Первым делом церкву заложили во имя Пресвятой Животворящей Троицы, поскольку все едино в мире этом: и земля, и воздух, и вода речная. А городок тот Тоболеском нарекли, именем заветным, ласковым, крепким и нерушимым. Чтоб стоял он веки вечные, добрым людям защитой служил, твердыней по всей Сибири слыл.

А осетр тот, царь рыбий, каждое лето на Троицын день из воды речной выныривал под самыми городскими стенами, условный знак подавал, острог от напастей всяческих оберегал. Старики говаривали, мол, пока тот осетр подле города обитается, в мире с людьми живет, то и Тобольску быть-стоять. А коль уйдет в иные места, прогневится на нас, то и беды разные пойдут, всех изведут.

Если кто наш сказ проверить пожелает, пусть на Троицын день на берег выйдет да и подождет от царь-рыбы знака условного, сам во всем убедится, сверится.

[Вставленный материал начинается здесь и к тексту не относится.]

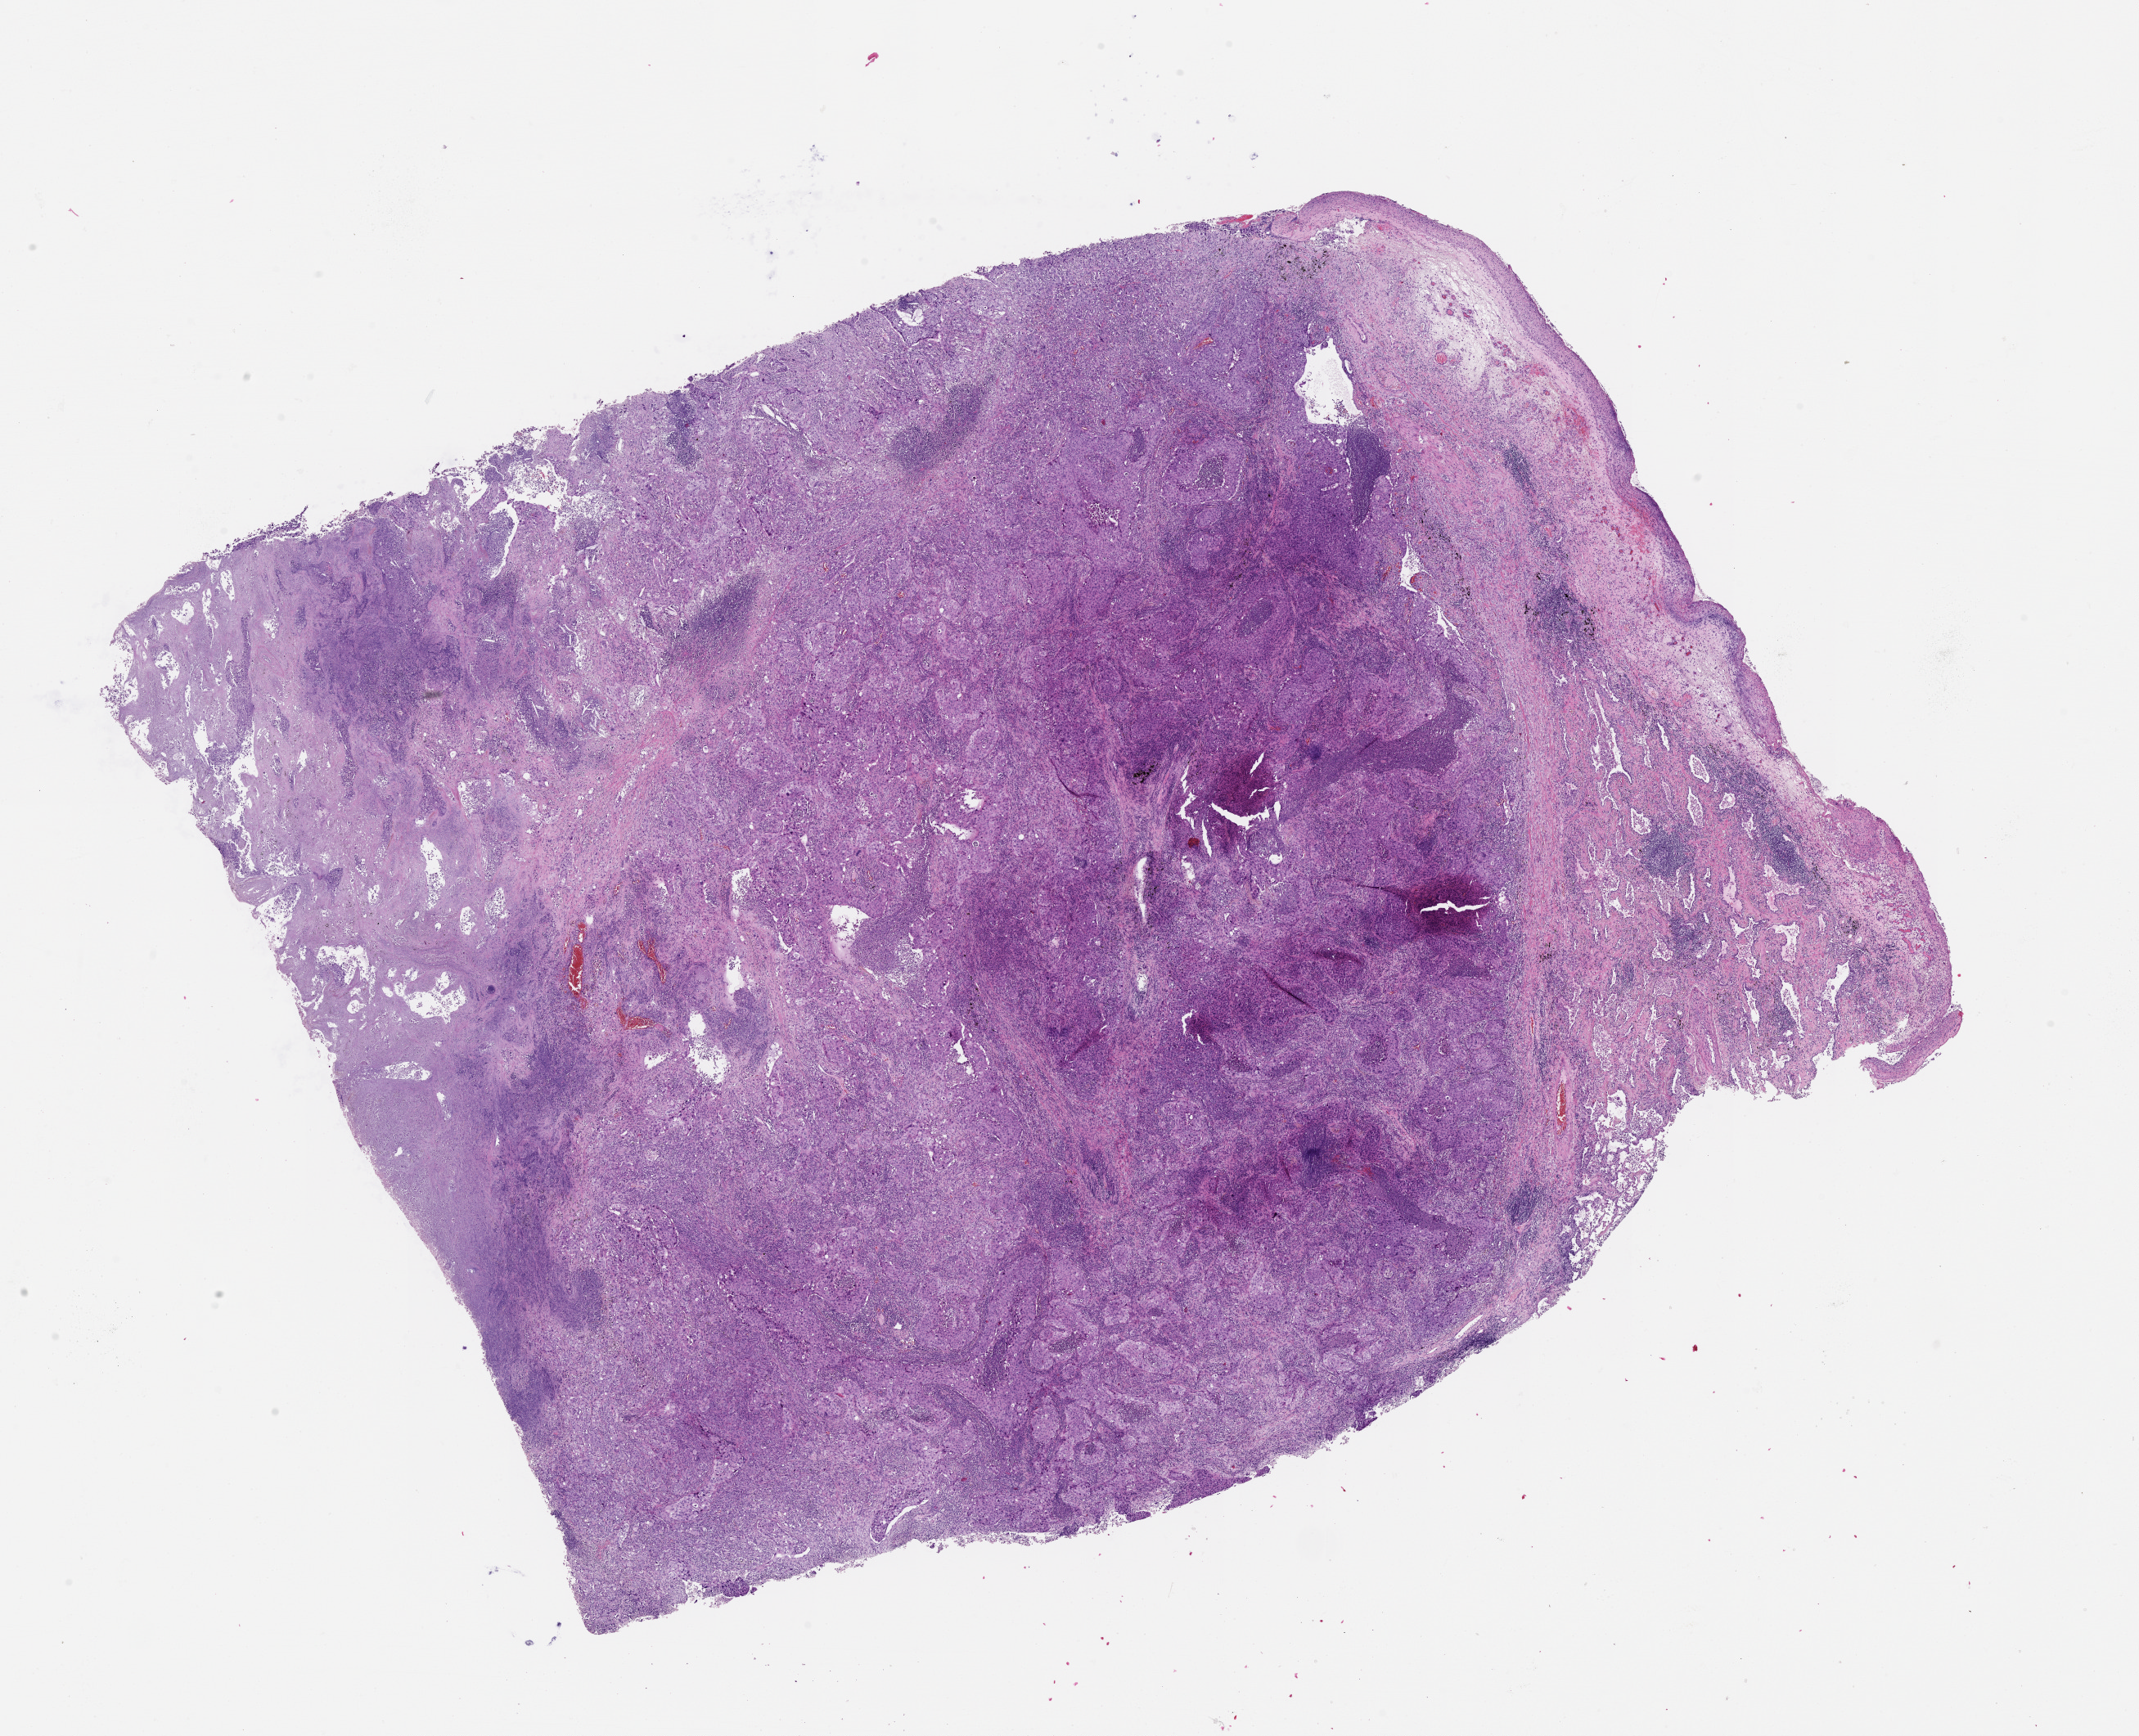
Whole-slide histology image, H&E-stained — shown as a low-resolution overview of the whole scanned area (about 21.0 x 17.1 mm), lung, tissue type not recorded.
Patient diagnosis (cohort enrolment): squamous cell carcinoma (lung).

Про жар, про пар, про лог Банный.

Жили когда-то два брата. Не то чтобы худо, но и не богато. У первого — жена кривая, у второго — мордой рябая. Та, что кривая, за шитьем сидит, муженьку из тулупа штаны кроит, а рябая стряпать любила, на окрошку к обеду комара крошила-шинковала, ножки на холодец оставляла.

Вот первая баба штаны к концу зимы на живинку сшила, на дратву посадила, дала мужу примерить-пощеголять, от других не отстать. Тот их натянул мехом наружу, носи и в метель, и в стужу. Всем штаны хороши-гожи, только больно на зверя стал похожий. Принялся обратно снимать, а не может, хоть до смерти ходи такой пригожий. Пришлось ножом штаны разрезать, по кусочку их снимать-стаскивать.

А рябая баба комара скрошила, в чугунок косточки сложила, понесла в ледник убрать, чтоб было чего к ужину подать. Дверью хлоп, а та на щеколду щелк, и сиди на льду, пока не найду. Вот она и обрадовалась-возрадовалась, что стряпать мужу не надо, кругом прохлада. Часок посидела, малость взопрела, к льдинке примерзла-приросла, орать начала. Мужик жену искал-кликал, повсюду мыкал, а как не нашел, то сел за стол, за ложку взялся-ухватился, на окрошку комариную навалился да и уснул с ложкой во рту, храпит на версту. Как проснулся, полез за едой в ледник, а баба его хвать за воротник: «Зачем слопал один окрошку, мне не оставил дажесь крошку?»

Вот так два брата и жили, не особо тужили, не по правде, а понарошку — днем дрыхли-спали, утром ужин справляли. Ложки сжевали, половником хлебали, у кого в рот пролезет, тот и сыт, а мал роток, на другого глядит. Пропала коровка, березу подоят, молочка в сапог нацедят, пока до дома несут, все разольют. На козе воду возили, пирогами печь топили. Дождик закаплет, в поле бегут, а солнышко выглянет, в избу идут.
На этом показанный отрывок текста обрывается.